PHP: Execution - Manual

<?php
$output = `ls -al`;
echo "<pre>$output</pre>";
?>

Just a general usage note.  I had a very difficult time solving a problem with my script, when I accidentally put one of these backticks at the beginning of a line, like so:

[lots of code]
`    $URL = "blah...";
[more code]

Since the backtick is right above the tab key, I probably just fat-fingered it while indenting the code.

What made this so hard to find, was that PHP reported a parse error about 50 or so lines *below* the line containing the backtick.  (There were no other backticks anywhere in my code.)  And the error message was rather cryptic:

Parse error: parse error, expecting `T_STRING' or `T_VARIABLE' or `T_NUM_STRING' in /blah.php on line 446

Just something to file away in case you're pulling your hair out trying to find an error that "isn't there."

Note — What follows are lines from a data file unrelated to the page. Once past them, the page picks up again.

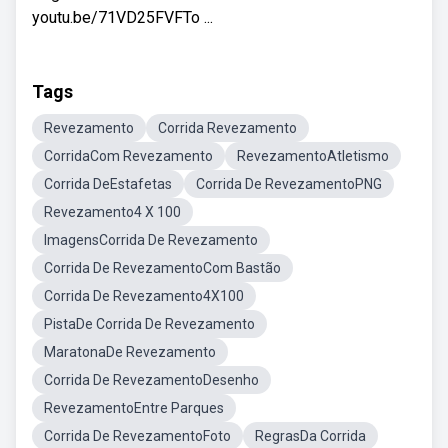
youtu.be/71VD25FVFTo ...
Tags
Revezamento
Corrida Revezamento
CorridaCom Revezamento
RevezamentoAtletismo
Corrida DeEstafetas
Corrida De RevezamentoPNG
Revezamento4 X 100
ImagensCorrida De Revezamento
Corrida De RevezamentoCom Bastão
Corrida De Revezamento4X100
PistaDe Corrida De Revezamento
MaratonaDe Revezamento
Corrida De RevezamentoDesenho
RevezamentoEntre Parques
Corrida De RevezamentoFoto
RegrasDa Corrida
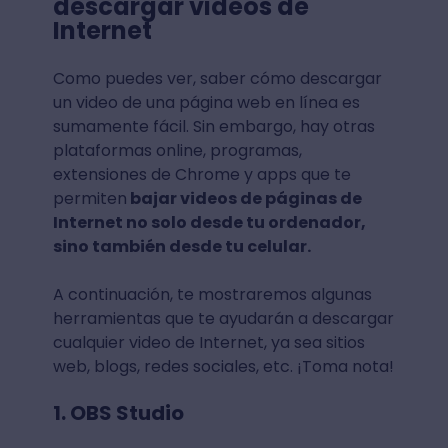
descargar videos de
Internet
Como puedes ver, saber cómo descargar
un video de una página web en línea es
sumamente fácil. Sin embargo, hay otras
plataformas online, programas,
extensiones de Chrome y apps que te
permiten
bajar videos de páginas de
Internet no solo desde tu ordenador,
sino también desde tu celular.
A continuación, te mostraremos algunas
herramientas que te ayudarán a descargar
cualquier video de Internet, ya sea sitios
web, blogs, redes sociales, etc. ¡Toma nota!
1. OBS Studio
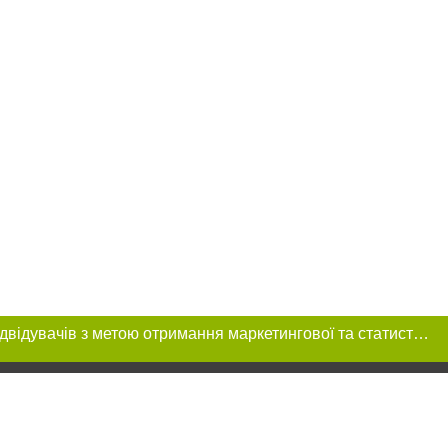
Цей сайт використовує «cookies». Також веб-сайт використовує інтернет-сервіс для збору технічних даних стосовно відвідувачів з метою отримання маркетингової та статистичної інформації. Умови обробки даних відвідувачів сайту див.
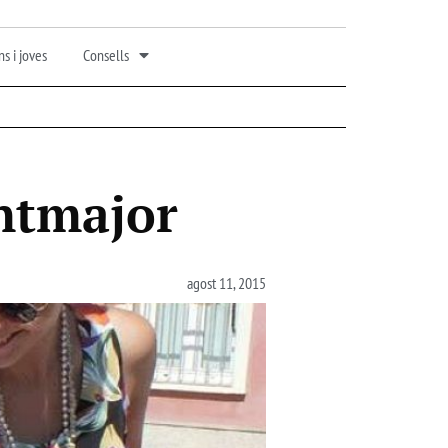
s i joves
Consells
ontmajor
agost 11, 2015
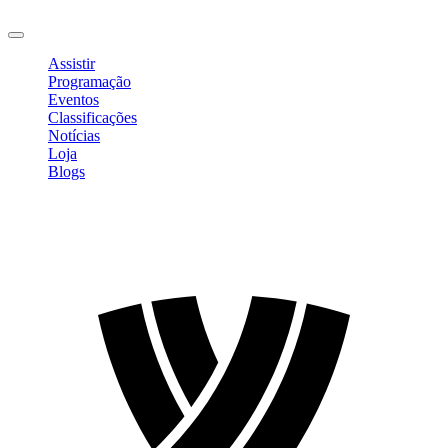
Sair
Assistir
Programação
Eventos
Classificações
Notícias
Loja
Blogs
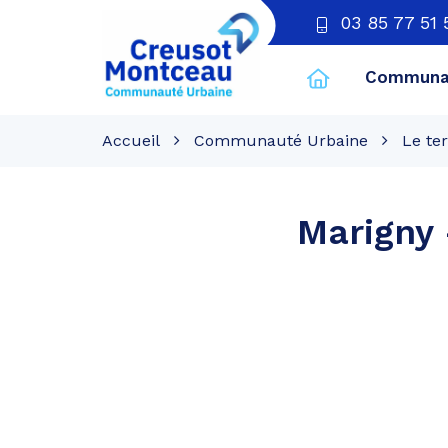
03 85 77 51 
Communau
CU
Creusot
Accueil
Communauté Urbaine
Le ter
Montceau
Marigny 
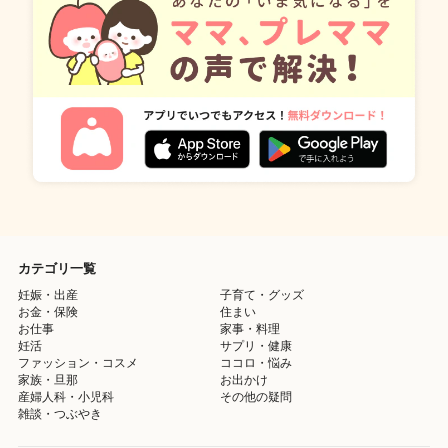
カテゴリ一覧
妊娠・出産
子育て・グッズ
お金・保険
住まい
お仕事
家事・料理
妊活
サプリ・健康
ファッション・コスメ
ココロ・悩み
家族・旦那
お出かけ
産婦人科・小児科
その他の疑問
雑談・つぶやき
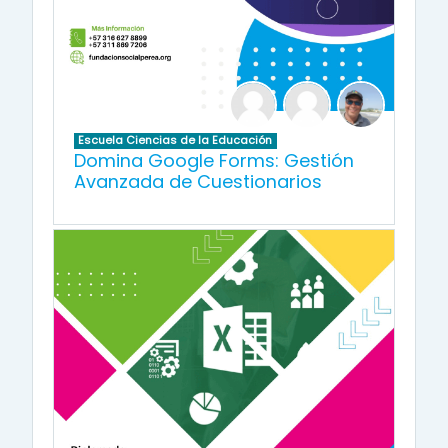
Escuela Ciencias de la Educación
Domina Google Forms: Gestión
Avanzada de Cuestionarios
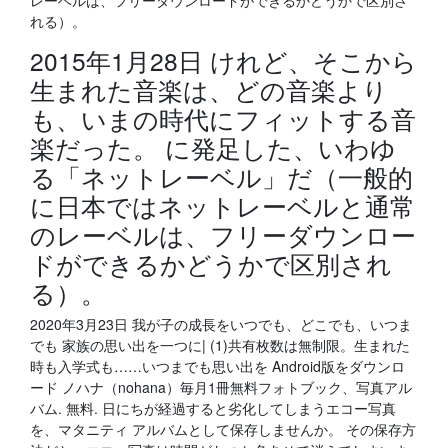
レーベルは、フリーダウンロードができるかどうかで区別さ
れる）。
2015年1月28日 けれど、そこから
生まれた音楽は、どの音楽より
も、いまの時代にフィットする音
楽だった。 に発足した、いわゆ
る「ネットレーベル」だ（一般的
に日本ではネットレーベルと通常
のレーベルは、フリーダウンロー
ドができるかどうかで区別され
る）。
2020年3月23日 我が子の成長をいつでも、どこでも、いつま
でも 家族の思い出を一つに| (1)共有枚数は無制限。生まれた
時も入学式も……いつまでも思い出を Android版をダウンロ
ード ノハナ（nohana）毎月1冊無料フォトブック、写真アル
バム. 無料. 日にちが経過すると劣化してしまうエコー写真
を、マタニティ アルバムとして保存しませんか。 その保存方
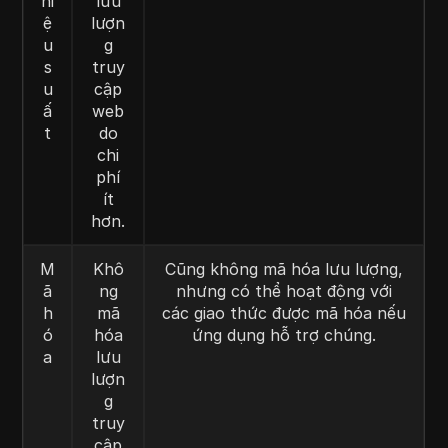
hi
lưu
ệ
lượn
u
g
s
truy
u
cập
ấ
web
t
do
chi
phí
ít
hơn.
M
Khô
Cũng không mã hóa lưu lượng,
ã
ng
nhưng có thể hoạt động với
h
mã
các giao thức được mã hóa nếu
ó
hóa
ứng dụng hỗ trợ chúng.
a
lưu
lượn
g
truy
cập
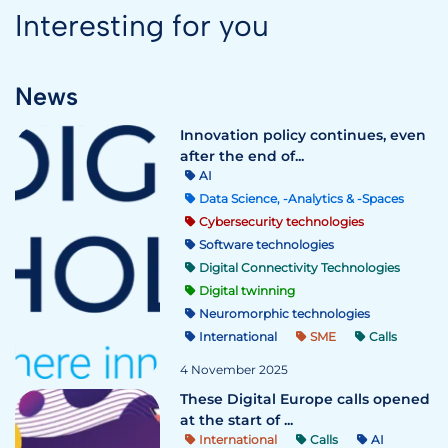
Interesting for you
News
Innovation policy continues, even
after the end of...
AI
Data Science, -Analytics & -Spaces
Cybersecurity technologies
Software technologies
Digital Connectivity Technologies
Digital twinning
Neuromorphic technologies
International
SME
Calls
4 November 2025
These Digital Europe calls opened
at the start of ...
International
Calls
AI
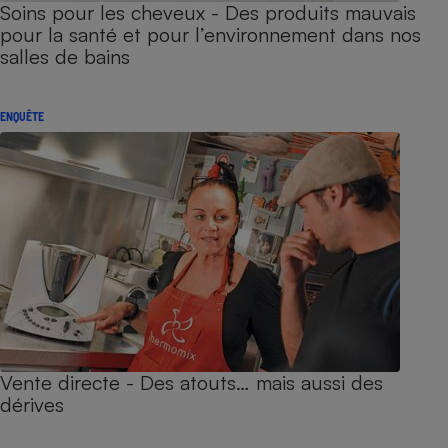
Soins pour les cheveux - Des produits mauvais
pour la santé et pour l’environnement dans nos
salles de bains
ENQUÊTE
Vente directe - Des atouts… mais aussi des
dérives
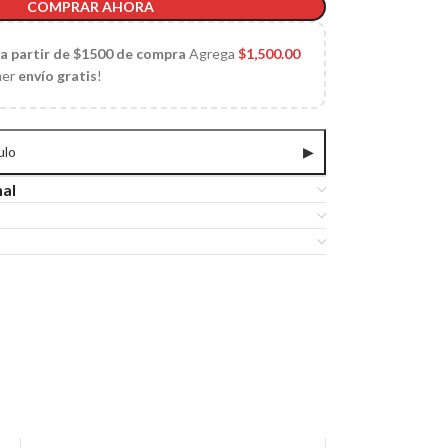
COMPRAR AHORA
 a partir de $1500 de compra
Agrega
$
1,500.00
ner
envío gratis
!
ulo
▶
nal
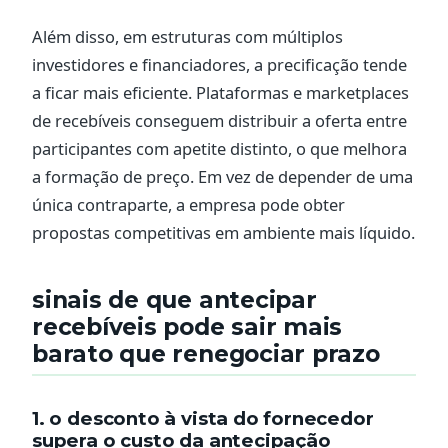
Além disso, em estruturas com múltiplos
investidores e financiadores, a precificação tende
a ficar mais eficiente. Plataformas e marketplaces
de recebíveis conseguem distribuir a oferta entre
participantes com apetite distinto, o que melhora
a formação de preço. Em vez de depender de uma
única contraparte, a empresa pode obter
propostas competitivas em ambiente mais líquido.
sinais de que antecipar
recebíveis pode sair mais
barato que renegociar prazo
1. o desconto à vista do fornecedor
supera o custo da antecipação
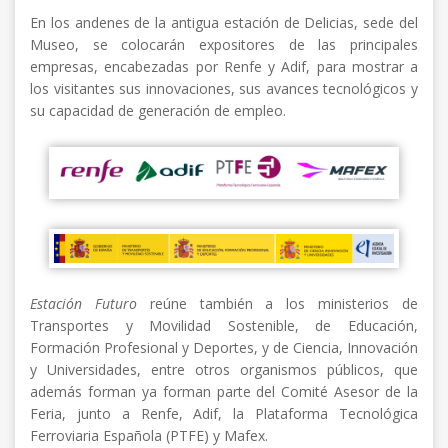
En los andenes de la antigua estación de Delicias, sede del
Museo, se colocarán expositores de las principales
empresas, encabezadas por Renfe y Adif, para mostrar a
los visitantes sus innovaciones, sus avances tecnológicos y
su capacidad de generación de empleo.
Estación Futuro
reúne también a los ministerios de
Transportes y Movilidad Sostenible, de Educación,
Formación Profesional y Deportes, y de Ciencia, Innovación
y Universidades, entre otros organismos públicos, que
además forman ya forman parte del Comité Asesor de la
Feria, junto a Renfe, Adif, la Plataforma Tecnológica
Ferroviaria Española (PTFE) y Mafex.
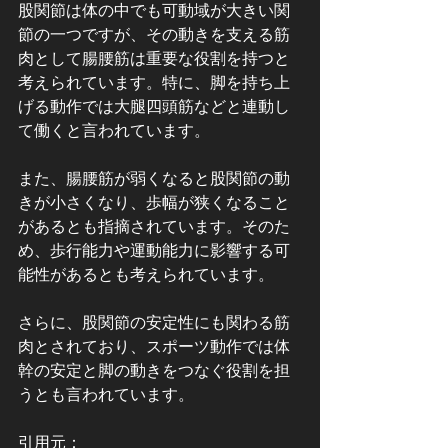
股関節は体の中でも可動域が大きい関
節の一つですが、その動きを支える筋
肉として腸腰筋は重要な役割を持つと
考えられています。特に、脚を持ち上
げる動作では大腿四頭筋などと連動し
て働くと言われています。
また、腸腰筋が弱くなると股関節の動
きが小さくなり、歩幅が狭くなること
があるとも指摘されています。そのた
め、歩行能力や運動能力に影響する可
能性があるとも考えられています。
さらに、股関節の安定性にも関わる筋
肉とされており、スポーツ動作では体
幹の安定と脚の動きをつなぐ役割を担
うとも言われています。
引用元：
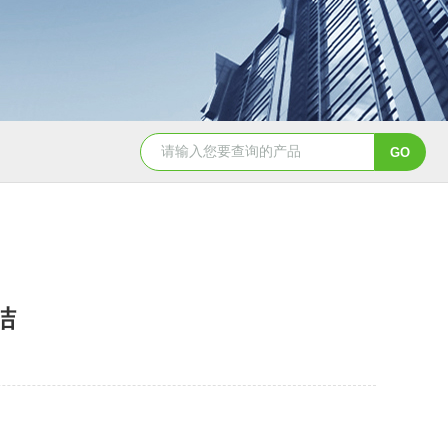
YSCYS-010臭氧老化试验设备
YSXD—R9
洁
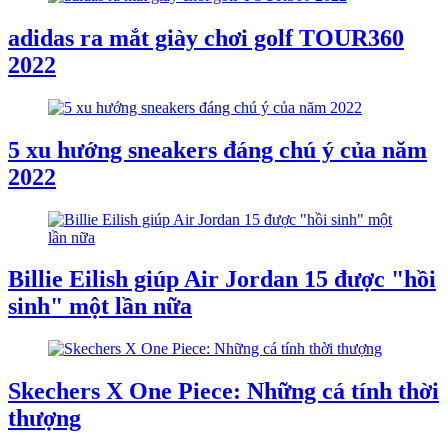
adidas ra mắt giày chơi golf TOUR360
2022
5 xu hướng sneakers đáng chú ý của năm
2022
Billie Eilish giúp Air Jordan 15 được "hồi
sinh" một lần nữa
Skechers X One Piece: Những cá tính thời
thượng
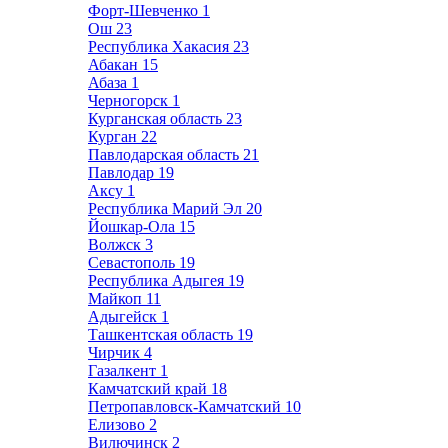
Форт-Шевченко
1
Ош
23
Республика Хакасия
23
Абакан
15
Абаза
1
Черногорск
1
Курганская область
23
Курган
22
Павлодарская область
21
Павлодар
19
Аксу
1
Республика Марий Эл
20
Йошкар-Ола
15
Волжск
3
Севастополь
19
Республика Адыгея
19
Майкоп
11
Адыгейск
1
Ташкентская область
19
Чирчик
4
Газалкент
1
Камчатский край
18
Петропавловск-Камчатский
10
Елизово
2
Вилючинск
2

You can use variables within a pair of backticks (``).

<?php
    $host = 'www.wuxiancheng.cn';
    echo `ping -n 3 {$host}`;
?>

If you want to avoid situations like the one described by @robert you may want to disable `shell_exec` and -as a consequence- the backtick operator.

To do this just edit the `php.ini` file and add `shell_exec` to the `disable_functions` setting:

    ; This directive allows you to disable certain functions.
    ; It receives a comma-delimited list of function names.
    ; https://php.net/disable-functions
    disable_functions = "shell_exec"

Then you can still use `exec()` to run terminal commands.